Sous réserve du domaine d’application de la composition administrative, le Collège dispose d’un pouvoir discrétionnaire pour proposer ou non à une personne mise en cause d’entrer en composition administrative. Or, la composition administrative, vu les avantages qu’elle présente, est considérée comme une mesure de « faveur ». Il y a donc un risque d’arbitraire du Collège dans sa décision de proposer ou non la composition administrative. Certains estiment à cet égard, qu’il aurait été sage de mettre en place des critères précis encadrant le pouvoir du Collège[4]. Cette nécessité est d’autant plus grande aujourd’hui avec les modifications introduites par les loi du 21 juin 2016 et du 9 décembre 2016, ayant élargi le domaine d’application de la composition administrative.

Tout d’abord, est ce que le simple fait de préciser le domaine d’application de la composition administrative suffit. La réponse est négative. En effet, le Collège peut, à l’intérieur de ce domaine d’application, faire un choix et faire une proposition à certaines personnes plutôt qu’à d’autres, et rien ne s’y oppose dans la loi.

En pratique, le Collège va faire une proposition d’entrée en composition administrative s’il s’agit d’une question de droit faisant l’objet d’une jurisprudence établie de la Commission des sanctions. Mais ce critère n’est pas très convaincant pour trois raisons. Il est parfois difficile de savoir si la jurisprudence de la Commission des sanctions est établie ou non sur telle ou telle question. Cela aurait surtout pour conséquence que les manquements les plus graves, faisant l’objet d’une jurisprudence constante feraient l’objet d’une composition administrative, et que parallèlement, les manquements les moins graves soient traités par la Commission des sanctions. Enfin, cela aurait pour conséquence de figer la jurisprudence de la Commission des sanctions.

Certains estiment au contraire qu’il faudrait prendre en compte la gravité du manquement, et réserver la composition administrative aux manquements les moins graves[5]. De plus, une telle solution serait conforme à la loi de 2010. Toutefois, comment déterminer ce degré de gravité, et surtout comment l’articuler avec la procédure de l’aiguillage.

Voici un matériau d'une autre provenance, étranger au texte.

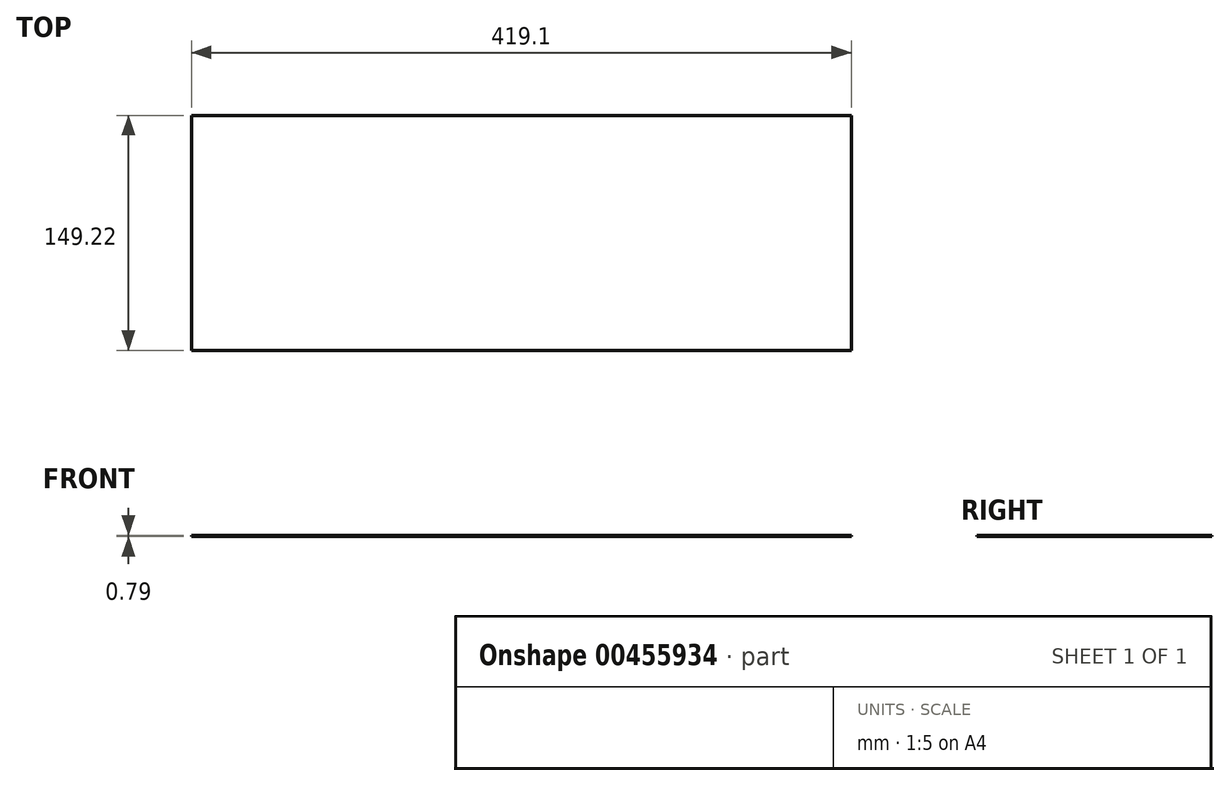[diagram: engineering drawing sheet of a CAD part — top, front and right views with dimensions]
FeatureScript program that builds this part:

Malgré ce risque d’arbitraire qui reste à corriger, on peut se féliciter de la présence d’une telle procédure en droit français et de la récente extension de son domaine d’application qui devrait permettre un traitement plus rapide et plus efficace d’une partie du contentieux boursier.

 

[1] R. 621-37-2 du Code monétaire et financier.

[2] R. 621-37-3 du Code monétaire et financier.

[3]A. Maréchal ; B. Legris, «La composition administrative de l’AMF : un premier bilan très positif », Bulletin Joly Bourse décembre 2016 n° 12 p.539.

[4]Gaudemet, « Critères de l’offre d’entrée en voie de composition administrative », Revue de Droit Bancaire et Financier 2013 n° 32.

[5]F. Drummond, «A qui profite la composition administrative ? »,  Bulletin Joly Bourse Novembre 2016 p. 449.